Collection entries

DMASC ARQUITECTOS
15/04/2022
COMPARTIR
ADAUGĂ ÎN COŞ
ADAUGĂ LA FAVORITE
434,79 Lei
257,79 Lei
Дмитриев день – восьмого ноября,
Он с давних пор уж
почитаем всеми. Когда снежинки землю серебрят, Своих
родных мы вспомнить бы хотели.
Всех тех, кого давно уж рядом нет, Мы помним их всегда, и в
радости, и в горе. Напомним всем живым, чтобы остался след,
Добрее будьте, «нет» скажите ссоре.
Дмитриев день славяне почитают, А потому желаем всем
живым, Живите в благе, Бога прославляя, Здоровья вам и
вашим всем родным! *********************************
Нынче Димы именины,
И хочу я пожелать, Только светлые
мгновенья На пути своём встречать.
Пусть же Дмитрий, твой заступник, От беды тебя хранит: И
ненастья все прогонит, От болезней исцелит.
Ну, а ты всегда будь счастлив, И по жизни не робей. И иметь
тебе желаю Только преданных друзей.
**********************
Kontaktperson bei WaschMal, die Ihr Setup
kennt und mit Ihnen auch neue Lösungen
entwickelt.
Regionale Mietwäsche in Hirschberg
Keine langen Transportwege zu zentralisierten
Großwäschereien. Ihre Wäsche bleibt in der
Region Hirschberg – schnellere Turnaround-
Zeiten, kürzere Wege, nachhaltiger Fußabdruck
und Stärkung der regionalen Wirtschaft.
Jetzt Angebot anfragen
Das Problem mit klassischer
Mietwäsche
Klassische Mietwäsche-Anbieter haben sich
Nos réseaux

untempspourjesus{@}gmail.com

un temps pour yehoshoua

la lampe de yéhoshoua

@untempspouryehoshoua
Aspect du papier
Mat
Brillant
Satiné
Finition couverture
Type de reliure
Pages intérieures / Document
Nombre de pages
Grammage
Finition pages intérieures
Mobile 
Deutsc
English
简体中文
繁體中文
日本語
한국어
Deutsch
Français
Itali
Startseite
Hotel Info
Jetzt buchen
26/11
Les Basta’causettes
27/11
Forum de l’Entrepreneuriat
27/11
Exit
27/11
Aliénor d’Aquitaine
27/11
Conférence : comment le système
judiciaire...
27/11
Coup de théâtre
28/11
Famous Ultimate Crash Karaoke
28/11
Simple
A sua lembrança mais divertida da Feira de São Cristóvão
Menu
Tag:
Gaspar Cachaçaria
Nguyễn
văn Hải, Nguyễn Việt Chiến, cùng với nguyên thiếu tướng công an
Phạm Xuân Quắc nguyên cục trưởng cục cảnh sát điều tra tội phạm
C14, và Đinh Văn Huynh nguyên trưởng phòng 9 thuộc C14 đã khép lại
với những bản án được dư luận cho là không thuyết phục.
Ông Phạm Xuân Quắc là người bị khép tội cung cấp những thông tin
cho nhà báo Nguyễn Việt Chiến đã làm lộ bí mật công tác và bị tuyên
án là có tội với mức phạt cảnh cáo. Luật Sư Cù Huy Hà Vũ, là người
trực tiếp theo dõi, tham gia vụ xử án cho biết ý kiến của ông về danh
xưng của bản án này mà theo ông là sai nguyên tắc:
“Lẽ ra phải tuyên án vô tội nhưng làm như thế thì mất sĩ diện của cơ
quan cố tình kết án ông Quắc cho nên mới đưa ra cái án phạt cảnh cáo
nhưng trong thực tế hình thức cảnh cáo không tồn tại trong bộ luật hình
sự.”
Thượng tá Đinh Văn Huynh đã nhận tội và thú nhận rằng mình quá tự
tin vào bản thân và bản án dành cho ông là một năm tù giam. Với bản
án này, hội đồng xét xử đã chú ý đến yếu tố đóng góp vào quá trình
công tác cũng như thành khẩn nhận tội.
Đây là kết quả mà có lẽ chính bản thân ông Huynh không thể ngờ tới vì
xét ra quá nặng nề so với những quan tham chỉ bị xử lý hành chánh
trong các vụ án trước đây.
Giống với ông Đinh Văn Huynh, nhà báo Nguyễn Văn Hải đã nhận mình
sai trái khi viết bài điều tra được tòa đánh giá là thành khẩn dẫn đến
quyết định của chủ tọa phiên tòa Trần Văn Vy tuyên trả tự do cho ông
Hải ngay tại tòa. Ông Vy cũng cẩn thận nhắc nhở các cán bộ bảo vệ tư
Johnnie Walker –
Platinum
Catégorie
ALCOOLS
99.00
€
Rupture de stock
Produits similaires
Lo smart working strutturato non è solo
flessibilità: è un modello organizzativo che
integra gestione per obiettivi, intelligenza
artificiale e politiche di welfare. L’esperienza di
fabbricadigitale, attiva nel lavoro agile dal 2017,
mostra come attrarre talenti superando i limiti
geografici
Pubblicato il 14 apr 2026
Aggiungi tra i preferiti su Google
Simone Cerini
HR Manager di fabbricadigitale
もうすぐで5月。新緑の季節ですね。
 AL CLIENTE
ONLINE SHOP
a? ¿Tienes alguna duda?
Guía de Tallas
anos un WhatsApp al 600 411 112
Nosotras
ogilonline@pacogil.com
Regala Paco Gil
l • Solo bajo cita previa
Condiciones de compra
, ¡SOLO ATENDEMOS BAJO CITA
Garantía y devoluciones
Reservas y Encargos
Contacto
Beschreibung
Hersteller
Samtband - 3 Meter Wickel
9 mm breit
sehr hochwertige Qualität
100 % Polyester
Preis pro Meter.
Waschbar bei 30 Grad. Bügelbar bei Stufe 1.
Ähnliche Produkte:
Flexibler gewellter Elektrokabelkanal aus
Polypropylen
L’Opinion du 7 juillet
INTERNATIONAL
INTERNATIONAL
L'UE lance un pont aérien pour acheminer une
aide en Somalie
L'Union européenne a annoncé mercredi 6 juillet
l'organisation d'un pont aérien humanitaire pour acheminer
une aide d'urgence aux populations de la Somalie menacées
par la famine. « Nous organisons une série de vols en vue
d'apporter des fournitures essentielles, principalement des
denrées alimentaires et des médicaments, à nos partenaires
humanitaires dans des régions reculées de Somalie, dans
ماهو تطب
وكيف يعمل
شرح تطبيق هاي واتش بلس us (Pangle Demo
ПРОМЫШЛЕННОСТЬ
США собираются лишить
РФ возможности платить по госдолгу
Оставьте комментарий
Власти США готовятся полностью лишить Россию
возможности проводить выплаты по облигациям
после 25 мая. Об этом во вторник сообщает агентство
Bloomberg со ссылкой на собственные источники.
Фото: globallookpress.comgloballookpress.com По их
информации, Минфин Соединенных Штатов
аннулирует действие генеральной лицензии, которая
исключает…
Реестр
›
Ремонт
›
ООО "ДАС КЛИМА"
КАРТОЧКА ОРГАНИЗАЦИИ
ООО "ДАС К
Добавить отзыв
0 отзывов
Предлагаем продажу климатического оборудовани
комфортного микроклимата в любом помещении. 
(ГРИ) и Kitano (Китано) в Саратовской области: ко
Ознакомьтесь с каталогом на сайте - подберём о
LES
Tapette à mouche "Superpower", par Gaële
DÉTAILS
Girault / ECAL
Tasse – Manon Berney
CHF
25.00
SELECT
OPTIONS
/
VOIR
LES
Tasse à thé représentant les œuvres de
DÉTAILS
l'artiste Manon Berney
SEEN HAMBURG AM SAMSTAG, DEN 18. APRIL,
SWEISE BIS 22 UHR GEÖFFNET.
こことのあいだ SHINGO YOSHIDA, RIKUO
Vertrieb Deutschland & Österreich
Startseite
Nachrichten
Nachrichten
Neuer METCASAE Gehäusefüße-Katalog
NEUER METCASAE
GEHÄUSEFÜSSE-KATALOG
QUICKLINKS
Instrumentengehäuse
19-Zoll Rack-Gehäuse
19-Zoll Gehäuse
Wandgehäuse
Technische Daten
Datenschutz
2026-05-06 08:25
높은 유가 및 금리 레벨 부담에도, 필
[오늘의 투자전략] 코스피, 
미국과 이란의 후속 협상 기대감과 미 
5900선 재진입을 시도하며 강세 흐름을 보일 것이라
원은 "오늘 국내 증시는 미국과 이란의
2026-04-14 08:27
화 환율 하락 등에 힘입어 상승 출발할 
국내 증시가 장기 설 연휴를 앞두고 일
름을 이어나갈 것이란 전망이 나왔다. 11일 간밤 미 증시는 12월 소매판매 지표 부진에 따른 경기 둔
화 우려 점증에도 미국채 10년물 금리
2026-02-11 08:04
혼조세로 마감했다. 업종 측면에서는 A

**ASSIGNMENT**
Copy exactly the lines that run from the first line of the data to the line containing "Всех тех, кого", please, with both ends included and nothing else.

**EXERCISE OUTPUT**
DMASC ARQUITECTOS
15/04/2022
COMPARTIR
ADAUGĂ ÎN COŞ
ADAUGĂ LA FAVORITE
434,79 Lei
257,79 Lei
Дмитриев день – восьмого ноября,
Он с давних пор уж
почитаем всеми. Когда снежинки землю серебрят, Своих
родных мы вспомнить бы хотели.
Всех тех, кого давно уж рядом нет, Мы помним их всегда, и в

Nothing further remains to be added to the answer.